Collected data entries:
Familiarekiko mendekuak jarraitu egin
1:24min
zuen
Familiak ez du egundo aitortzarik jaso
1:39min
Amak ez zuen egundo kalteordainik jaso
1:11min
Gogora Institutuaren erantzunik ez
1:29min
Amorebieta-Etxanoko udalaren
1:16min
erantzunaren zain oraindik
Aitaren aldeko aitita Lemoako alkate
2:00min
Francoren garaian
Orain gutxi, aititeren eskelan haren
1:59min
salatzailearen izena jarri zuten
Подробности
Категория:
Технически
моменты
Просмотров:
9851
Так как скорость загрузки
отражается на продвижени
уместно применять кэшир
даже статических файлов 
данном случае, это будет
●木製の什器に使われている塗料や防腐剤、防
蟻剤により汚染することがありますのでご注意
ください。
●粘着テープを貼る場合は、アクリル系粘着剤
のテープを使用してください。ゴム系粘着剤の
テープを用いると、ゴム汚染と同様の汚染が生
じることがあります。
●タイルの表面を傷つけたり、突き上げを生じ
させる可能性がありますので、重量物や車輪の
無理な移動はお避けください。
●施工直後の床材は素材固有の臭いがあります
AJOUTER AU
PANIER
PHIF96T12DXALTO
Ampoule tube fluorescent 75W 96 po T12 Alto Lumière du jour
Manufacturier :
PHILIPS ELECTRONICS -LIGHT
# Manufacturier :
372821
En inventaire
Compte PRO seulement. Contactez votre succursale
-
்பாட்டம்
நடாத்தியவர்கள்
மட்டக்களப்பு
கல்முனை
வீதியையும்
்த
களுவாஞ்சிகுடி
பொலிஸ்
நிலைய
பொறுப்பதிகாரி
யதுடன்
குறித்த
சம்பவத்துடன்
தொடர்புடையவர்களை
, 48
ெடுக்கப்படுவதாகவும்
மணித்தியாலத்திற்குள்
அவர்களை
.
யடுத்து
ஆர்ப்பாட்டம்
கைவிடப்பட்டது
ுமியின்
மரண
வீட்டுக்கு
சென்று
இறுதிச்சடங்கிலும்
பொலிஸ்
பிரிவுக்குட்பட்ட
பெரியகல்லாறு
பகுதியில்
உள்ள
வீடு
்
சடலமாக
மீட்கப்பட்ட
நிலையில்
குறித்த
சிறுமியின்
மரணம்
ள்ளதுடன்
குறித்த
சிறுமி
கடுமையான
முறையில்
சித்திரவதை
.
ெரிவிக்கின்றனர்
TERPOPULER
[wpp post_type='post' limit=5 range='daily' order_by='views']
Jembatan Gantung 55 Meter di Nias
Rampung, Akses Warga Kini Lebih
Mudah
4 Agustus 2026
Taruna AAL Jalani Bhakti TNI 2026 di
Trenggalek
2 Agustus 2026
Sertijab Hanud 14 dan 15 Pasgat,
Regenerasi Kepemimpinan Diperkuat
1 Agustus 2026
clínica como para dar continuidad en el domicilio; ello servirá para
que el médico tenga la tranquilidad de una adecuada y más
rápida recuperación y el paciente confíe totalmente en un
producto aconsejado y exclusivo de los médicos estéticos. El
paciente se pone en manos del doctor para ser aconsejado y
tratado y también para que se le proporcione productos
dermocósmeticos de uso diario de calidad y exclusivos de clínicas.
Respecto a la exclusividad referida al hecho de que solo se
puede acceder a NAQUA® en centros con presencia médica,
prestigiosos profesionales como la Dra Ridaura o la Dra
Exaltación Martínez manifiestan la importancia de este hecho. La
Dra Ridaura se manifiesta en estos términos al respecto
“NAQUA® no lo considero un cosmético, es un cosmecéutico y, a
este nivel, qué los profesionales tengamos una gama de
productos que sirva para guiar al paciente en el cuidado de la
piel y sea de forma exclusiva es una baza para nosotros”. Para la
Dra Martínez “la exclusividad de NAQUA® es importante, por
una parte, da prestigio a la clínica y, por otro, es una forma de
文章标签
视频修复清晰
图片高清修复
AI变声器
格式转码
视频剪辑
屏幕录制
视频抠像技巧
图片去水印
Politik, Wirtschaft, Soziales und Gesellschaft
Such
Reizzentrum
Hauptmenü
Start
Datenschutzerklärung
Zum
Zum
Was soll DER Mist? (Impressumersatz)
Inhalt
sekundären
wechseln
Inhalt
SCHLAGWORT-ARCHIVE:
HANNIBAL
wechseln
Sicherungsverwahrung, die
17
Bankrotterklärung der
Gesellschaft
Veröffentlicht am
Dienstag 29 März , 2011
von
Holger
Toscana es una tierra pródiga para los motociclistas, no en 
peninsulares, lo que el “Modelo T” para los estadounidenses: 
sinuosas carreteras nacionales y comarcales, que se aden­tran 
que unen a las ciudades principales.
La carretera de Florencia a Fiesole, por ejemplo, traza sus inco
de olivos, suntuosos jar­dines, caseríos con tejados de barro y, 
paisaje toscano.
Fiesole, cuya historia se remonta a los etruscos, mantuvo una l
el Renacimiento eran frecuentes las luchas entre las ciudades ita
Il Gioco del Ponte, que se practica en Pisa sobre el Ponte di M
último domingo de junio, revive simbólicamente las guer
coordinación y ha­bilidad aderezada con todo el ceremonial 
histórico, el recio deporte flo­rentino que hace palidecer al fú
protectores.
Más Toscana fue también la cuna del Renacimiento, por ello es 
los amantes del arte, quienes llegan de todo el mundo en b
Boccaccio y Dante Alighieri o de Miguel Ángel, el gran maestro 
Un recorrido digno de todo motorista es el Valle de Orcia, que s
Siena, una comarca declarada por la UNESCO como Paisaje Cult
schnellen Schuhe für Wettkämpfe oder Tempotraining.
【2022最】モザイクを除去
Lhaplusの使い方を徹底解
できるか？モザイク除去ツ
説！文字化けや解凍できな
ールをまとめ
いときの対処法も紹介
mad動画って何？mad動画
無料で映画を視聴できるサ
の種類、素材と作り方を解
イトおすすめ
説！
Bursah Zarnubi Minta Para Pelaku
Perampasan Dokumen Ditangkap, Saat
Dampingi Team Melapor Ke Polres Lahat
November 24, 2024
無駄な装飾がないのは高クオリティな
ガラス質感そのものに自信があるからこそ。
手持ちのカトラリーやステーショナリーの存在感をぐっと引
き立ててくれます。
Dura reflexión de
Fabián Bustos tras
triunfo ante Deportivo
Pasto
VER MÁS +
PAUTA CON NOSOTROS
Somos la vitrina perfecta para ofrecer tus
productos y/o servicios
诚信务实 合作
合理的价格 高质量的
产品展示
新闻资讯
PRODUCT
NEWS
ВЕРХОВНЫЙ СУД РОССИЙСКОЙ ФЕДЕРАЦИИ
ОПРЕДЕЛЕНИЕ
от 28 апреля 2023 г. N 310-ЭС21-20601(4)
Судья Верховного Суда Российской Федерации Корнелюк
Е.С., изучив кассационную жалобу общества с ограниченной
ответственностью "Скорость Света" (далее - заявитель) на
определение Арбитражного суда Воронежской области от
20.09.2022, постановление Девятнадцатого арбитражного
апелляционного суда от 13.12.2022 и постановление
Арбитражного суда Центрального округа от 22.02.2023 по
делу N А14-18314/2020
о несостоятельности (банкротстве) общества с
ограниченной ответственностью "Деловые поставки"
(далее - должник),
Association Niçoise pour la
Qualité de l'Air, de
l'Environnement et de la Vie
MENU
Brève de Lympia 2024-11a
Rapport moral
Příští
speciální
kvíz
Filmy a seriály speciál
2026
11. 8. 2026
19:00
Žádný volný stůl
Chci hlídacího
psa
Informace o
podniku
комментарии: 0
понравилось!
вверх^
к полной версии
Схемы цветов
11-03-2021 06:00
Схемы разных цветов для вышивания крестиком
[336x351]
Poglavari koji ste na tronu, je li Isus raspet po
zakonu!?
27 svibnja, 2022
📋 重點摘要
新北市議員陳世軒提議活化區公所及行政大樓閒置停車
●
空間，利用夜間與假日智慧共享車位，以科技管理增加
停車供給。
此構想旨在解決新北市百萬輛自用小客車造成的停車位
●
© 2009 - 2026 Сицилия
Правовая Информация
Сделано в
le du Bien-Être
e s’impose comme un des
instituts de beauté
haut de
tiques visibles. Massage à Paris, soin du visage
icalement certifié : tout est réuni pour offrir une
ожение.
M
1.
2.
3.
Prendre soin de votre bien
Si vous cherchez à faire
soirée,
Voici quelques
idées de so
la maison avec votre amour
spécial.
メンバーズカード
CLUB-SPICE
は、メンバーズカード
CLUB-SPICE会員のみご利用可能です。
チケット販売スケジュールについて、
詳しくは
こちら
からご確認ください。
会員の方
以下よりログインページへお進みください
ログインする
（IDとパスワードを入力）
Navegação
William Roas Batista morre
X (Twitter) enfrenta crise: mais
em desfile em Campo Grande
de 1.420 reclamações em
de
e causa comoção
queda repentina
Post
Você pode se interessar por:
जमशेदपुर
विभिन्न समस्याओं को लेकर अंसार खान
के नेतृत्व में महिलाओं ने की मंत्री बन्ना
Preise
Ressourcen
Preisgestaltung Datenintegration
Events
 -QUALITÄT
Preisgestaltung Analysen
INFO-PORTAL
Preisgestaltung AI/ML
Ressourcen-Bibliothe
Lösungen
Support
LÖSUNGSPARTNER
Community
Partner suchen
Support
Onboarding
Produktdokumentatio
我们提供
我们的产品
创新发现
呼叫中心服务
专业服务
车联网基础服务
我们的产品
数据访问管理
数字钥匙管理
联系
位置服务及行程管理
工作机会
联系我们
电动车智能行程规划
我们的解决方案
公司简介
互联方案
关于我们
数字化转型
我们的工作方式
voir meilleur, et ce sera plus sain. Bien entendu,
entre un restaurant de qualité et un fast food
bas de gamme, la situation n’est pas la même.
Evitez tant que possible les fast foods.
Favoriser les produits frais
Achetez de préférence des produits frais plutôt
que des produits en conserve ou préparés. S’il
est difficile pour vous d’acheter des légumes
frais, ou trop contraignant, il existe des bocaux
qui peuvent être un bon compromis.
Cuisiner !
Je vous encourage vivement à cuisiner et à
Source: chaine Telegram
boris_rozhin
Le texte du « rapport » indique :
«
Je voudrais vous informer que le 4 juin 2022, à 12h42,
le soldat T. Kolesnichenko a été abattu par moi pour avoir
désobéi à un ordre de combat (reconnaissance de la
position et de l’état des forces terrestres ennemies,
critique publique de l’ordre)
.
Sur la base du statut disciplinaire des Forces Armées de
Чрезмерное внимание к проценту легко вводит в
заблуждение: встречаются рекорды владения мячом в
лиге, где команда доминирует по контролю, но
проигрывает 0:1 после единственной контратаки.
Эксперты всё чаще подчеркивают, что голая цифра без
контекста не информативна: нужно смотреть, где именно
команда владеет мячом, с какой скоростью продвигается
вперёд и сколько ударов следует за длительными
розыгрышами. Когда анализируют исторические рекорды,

## Task prompt
Return every line in the records that includes the string "далее".

## Solution to the exercise
ответственностью "Скорость Света" (далее - заявитель) на
(далее - должник),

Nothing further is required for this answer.